Just to add something to my previous comment.
Of course large hierarchies (large enouph to solve the hierarchy problem) produced by large extra dimensions or strong warping, means new physics at TeV scale that should be detected by LHC. So far though this doesn’t seem to be the case.
So if they found just a light Higgs at LHC and nothing else at TeV scales (no new physics) the stringy landscape may be the only explanation for the stability of the EW breaking (unless of course someone comes up with a better idea).
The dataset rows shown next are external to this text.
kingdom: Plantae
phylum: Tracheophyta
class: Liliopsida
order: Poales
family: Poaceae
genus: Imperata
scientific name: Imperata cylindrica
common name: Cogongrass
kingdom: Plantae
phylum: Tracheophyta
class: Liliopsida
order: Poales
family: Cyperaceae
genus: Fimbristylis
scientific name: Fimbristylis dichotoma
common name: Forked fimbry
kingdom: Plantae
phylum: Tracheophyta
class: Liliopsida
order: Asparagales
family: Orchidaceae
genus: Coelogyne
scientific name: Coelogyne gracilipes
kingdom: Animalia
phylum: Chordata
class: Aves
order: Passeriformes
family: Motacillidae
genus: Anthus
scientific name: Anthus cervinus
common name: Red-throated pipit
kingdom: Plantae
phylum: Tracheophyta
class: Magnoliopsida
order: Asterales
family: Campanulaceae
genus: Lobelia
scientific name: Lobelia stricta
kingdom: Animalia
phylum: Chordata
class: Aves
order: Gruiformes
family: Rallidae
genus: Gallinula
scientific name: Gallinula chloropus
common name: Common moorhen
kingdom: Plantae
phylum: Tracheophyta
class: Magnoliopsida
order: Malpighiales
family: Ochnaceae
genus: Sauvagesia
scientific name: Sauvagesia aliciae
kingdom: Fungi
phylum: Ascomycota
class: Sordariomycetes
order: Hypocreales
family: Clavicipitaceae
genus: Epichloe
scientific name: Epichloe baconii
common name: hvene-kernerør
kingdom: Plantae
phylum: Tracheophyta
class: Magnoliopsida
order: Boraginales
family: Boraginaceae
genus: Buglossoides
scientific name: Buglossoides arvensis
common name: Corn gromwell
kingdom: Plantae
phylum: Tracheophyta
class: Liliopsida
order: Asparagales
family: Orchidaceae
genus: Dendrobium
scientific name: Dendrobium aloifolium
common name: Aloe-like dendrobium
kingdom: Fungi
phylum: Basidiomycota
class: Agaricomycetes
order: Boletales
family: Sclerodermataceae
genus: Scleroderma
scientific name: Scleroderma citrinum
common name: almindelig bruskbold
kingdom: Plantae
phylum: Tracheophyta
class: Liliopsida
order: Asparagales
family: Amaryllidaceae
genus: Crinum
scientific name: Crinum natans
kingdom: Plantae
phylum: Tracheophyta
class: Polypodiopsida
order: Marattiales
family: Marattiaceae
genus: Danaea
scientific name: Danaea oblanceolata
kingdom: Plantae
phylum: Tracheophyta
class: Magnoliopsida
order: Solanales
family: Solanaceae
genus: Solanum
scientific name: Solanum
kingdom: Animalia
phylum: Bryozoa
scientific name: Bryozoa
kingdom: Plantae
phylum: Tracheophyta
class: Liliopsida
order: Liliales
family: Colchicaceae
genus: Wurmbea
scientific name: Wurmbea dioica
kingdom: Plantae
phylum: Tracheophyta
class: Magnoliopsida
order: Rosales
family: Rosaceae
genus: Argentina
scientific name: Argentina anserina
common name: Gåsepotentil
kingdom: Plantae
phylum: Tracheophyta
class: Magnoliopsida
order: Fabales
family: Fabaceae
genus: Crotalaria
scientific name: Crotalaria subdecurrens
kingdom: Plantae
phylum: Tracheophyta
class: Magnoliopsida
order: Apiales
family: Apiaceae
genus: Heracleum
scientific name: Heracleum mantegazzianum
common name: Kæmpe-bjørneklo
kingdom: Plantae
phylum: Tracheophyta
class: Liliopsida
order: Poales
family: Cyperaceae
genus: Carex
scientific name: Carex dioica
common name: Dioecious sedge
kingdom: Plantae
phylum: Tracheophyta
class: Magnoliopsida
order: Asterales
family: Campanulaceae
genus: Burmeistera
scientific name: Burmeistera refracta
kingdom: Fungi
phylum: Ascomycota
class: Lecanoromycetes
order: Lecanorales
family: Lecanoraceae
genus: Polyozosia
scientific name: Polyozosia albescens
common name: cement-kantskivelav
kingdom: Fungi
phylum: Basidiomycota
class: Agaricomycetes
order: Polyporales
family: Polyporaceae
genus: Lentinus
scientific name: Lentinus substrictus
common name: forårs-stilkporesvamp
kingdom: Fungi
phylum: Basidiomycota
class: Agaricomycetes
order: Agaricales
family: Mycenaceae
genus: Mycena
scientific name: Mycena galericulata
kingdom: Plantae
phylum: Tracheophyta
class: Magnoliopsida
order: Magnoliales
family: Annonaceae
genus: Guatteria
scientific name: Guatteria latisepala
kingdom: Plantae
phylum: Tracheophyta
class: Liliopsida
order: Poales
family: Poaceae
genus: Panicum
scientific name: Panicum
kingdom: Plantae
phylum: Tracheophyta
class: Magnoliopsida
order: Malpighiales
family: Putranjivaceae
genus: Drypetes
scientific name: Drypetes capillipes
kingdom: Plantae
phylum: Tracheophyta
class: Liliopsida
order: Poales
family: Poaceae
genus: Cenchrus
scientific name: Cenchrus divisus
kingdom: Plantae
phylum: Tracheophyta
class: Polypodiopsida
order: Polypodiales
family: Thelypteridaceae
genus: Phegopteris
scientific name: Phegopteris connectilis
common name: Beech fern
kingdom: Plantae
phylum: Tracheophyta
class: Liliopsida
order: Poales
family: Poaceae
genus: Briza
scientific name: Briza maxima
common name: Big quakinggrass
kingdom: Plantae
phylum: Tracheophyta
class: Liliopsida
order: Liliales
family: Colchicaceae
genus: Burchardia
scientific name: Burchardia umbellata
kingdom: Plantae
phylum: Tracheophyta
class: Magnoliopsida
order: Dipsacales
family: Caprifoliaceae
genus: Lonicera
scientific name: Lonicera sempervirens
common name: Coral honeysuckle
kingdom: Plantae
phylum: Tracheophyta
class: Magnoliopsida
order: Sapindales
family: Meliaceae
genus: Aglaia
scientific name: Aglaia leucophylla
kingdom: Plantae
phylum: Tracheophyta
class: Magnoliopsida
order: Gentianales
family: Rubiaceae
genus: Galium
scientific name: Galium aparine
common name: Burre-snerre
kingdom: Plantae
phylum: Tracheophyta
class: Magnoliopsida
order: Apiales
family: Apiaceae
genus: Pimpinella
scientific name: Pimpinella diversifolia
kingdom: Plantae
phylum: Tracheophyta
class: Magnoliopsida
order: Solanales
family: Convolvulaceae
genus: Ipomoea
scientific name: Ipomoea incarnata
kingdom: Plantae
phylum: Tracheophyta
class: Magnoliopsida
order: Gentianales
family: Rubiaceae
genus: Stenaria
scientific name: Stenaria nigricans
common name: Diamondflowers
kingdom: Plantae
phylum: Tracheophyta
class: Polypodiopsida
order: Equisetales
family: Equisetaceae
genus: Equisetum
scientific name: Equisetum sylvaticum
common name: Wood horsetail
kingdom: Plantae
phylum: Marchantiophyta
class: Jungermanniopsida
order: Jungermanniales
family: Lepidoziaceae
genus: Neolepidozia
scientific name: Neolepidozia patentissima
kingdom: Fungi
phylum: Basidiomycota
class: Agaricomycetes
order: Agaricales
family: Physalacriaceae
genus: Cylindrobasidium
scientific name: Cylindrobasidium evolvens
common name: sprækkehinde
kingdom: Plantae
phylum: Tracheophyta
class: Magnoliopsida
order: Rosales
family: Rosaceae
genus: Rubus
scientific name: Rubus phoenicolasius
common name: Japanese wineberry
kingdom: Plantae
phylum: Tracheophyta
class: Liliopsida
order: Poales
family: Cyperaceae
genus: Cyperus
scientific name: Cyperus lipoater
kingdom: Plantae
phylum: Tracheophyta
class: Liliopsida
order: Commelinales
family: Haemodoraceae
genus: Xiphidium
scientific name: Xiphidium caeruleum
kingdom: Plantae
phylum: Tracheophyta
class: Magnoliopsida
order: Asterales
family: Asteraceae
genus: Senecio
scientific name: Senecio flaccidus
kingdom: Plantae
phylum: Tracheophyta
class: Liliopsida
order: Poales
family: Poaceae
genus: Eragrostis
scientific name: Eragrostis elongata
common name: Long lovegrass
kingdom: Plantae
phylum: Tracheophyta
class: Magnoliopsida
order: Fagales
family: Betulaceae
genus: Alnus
The LHC is discovering that there is no supersymmetry — at least none of the sort that had been widely predicted. The string theorists are like a doomsday cult that desperately needs an alternate story to cover up their failed predictions.
Mitchell Porter, I guess it depends on the semantics of “test of string theory” that Witten could have reasonably taken his audience to understand. In the context of the interview question, it is clear to me that the average educated listener would have taken this to mean “something that can distinguish string theory from other serious proposals such a field theories”. In this sense, even if you may be right in your statement that Witten did not commit an error of logic in a strict technical sense, in my opinion he certainly did so given the context. I am pretty sure that he was bloody well aware of the loophole at the time and made a conscious decision to take advantage of it for political reasons, which I find somewhat immoral.
In any case, you will no get many physicists today still seriously claiming that the LHC is testing string theory. Why do you think that is?
“In this case SUSY could break at larger scales since it doesn’t have to solve the hierarchy problem anymore.” – Giottis
Now that the hierarchy problem has been magically airbrushed from the scene don’t forget about Split Supersymmetry. Or my own personal favourite, Supersplit Supersymmetry.